## ASSIGNMENT
With the pictures removed, please write out every line below exactly as given.

## EXTRACTED ENTRIES
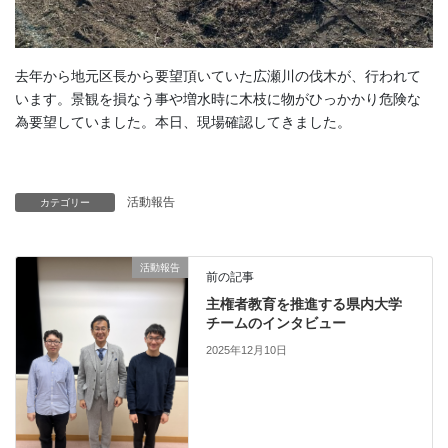
去年から地元区長から要望頂いていた広瀬川の伐木が、行われて
います。景観を損なう事や増水時に木枝に物がひっかかり危険な
為要望していました。本日、現場確認してきました。
活動報告
カテゴリー
活動報告
前の記事
主権者教育を推進する県内大学
チームのインタビュー
2025年12月10日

## ANSWER SPACE
去年から地元区長から要望頂いていた広瀬川の伐木が、行われて
います。景観を損なう事や増水時に木枝に物がひっかかり危険な
為要望していました。本日、現場確認してきました。
活動報告
カテゴリー
活動報告
前の記事
主権者教育を推進する県内大学
チームのインタビュー
2025年12月10日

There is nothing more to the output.